Edit: Just to restrict the above said again. There are some reliability issues with normalization. I just saw a message on bioconductor noticing differences in the analysis using GCRMA on windows/linux. As said, most normalization and summary methods are deterministic as long as data and methods stay the same. However, there can be variations on the probe level, even when using the same array design. The most common source of such events is that the array annotation and thereby the probe-level groups and their assignments to genes are changed.
This is sort of a "pseudo-(un)reliabilty" because if all parameters are the same, the results are the same. But the annotations are frequently changed and the annotation updates are mostly included automagically without the user noticing the difference.

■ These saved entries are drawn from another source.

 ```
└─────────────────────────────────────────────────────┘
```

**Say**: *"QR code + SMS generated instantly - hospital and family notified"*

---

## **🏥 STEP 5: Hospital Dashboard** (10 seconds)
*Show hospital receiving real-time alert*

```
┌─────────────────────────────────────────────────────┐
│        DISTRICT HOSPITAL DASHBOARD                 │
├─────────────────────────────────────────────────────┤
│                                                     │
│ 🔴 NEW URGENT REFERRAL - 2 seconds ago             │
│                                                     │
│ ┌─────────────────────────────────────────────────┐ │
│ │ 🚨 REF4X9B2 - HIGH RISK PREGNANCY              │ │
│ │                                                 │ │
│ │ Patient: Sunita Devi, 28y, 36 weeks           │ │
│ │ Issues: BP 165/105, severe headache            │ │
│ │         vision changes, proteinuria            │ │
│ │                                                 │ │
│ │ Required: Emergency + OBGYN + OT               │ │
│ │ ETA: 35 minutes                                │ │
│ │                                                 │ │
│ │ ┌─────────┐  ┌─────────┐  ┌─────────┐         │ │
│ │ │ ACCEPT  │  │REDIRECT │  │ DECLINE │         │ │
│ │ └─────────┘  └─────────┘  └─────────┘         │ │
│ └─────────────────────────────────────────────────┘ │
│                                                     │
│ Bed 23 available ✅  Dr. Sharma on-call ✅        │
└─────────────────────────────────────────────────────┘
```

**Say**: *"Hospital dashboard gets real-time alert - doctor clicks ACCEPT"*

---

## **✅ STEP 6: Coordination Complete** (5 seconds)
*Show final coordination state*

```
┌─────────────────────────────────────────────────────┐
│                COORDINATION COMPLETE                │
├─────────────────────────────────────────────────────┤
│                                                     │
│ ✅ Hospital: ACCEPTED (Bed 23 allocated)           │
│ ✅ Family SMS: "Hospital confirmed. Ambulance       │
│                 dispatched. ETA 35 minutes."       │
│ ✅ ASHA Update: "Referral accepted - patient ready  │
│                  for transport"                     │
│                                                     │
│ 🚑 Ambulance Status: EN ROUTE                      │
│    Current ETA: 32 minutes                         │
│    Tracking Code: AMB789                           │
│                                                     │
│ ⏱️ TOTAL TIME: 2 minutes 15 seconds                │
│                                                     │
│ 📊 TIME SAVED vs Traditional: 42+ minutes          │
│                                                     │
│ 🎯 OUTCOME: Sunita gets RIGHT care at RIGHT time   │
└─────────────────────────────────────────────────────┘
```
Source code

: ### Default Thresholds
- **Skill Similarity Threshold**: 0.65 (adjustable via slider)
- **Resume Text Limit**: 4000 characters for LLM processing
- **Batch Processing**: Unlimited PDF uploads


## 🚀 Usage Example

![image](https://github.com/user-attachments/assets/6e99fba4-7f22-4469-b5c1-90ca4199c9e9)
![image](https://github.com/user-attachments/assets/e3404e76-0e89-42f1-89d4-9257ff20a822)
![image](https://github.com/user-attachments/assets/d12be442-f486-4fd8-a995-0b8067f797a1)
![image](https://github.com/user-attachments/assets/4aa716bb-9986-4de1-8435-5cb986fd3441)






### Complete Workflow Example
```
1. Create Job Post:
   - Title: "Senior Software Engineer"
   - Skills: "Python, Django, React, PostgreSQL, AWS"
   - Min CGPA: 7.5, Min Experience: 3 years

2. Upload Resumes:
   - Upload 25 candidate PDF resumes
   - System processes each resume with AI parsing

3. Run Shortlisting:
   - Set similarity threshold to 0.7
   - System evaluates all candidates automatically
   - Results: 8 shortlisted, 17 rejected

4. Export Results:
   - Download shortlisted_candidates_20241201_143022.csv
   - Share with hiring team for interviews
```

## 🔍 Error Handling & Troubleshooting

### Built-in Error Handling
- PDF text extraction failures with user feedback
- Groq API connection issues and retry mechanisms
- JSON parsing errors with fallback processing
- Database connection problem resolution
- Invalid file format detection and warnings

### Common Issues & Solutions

This is specifically true for the Affy platform.
Can you give a short definition of what you mean by reliability in the statistical sense? I confess I had to look up the definition myself, but if it is as is wikipedia "In statistics, reliability is the consistency of a set of measurements or measuring instrument, often used to describe a test. Reliability is inversely related to random error." then the question makes no sense, because most or all normalization methods are deterministic.
It's true that many models are deterministic. But, the most used are model-based. Hence, stochastic/statistical in its nature (e. g. RMA). If one treats normalization as an experiment (which indeed it is), this question makes a lot of sense, though.
It is totally wrong that a method just because it involves 'a model' becomes non-deterministic! A linear model, given the same data, for example reproduces the same results, always. So, reliability is of "utmost importance", but it is solved.
RMA depends on a linear statistical model. You can check it on the paper if you want. I agree with you if you use a given linear model and OLS it will give the same results. Still, it is a statistical model. But, normalization is not so simple !!! People use a wealth of techniques. If it was just linear regression, this question would be trivial. But, as it depends on many instances on M-estimators, specific training sets, etc., I still think that its not solved. Otherwise, people wouldn't gather on a room for two days to discuss which one is the most reliable.
I think asking for the "best method" ends up being less productive than asking for opinions on the strengths and weaknesses of a few existing methods.